- [Aim of the exercise]:
From the listing below, work out how many lines contain "nerveux"; the answer is that number and nothing more.

- [Records]:
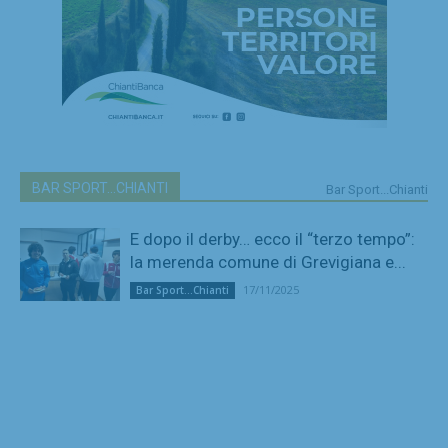
BAR SPORT...CHIANTI
Bar Sport...Chianti
E dopo il derby… ecco il “terzo tempo”:
la merenda comune di Grevigiana e...
17/11/2025
Bar Sport...Chianti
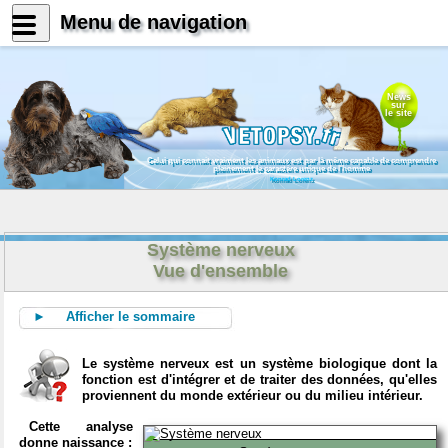
Menu de navigation
News
sur
le site
Celui qui connait vraiment les animaux est par là même capable de comprendre
pleinement le caractère unique de l'homme
Konrad Lorenz
Système nerveux
Vue d'ensemble
► Afficher le sommaire
Le système nerveux est un système biologique dont la
fonction est d'intégrer et de traiter des données, qu'elles
proviennent du monde extérieur ou du milieu intérieur.
Cette analyse
donne naissance :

- [Answer to this problem]:
2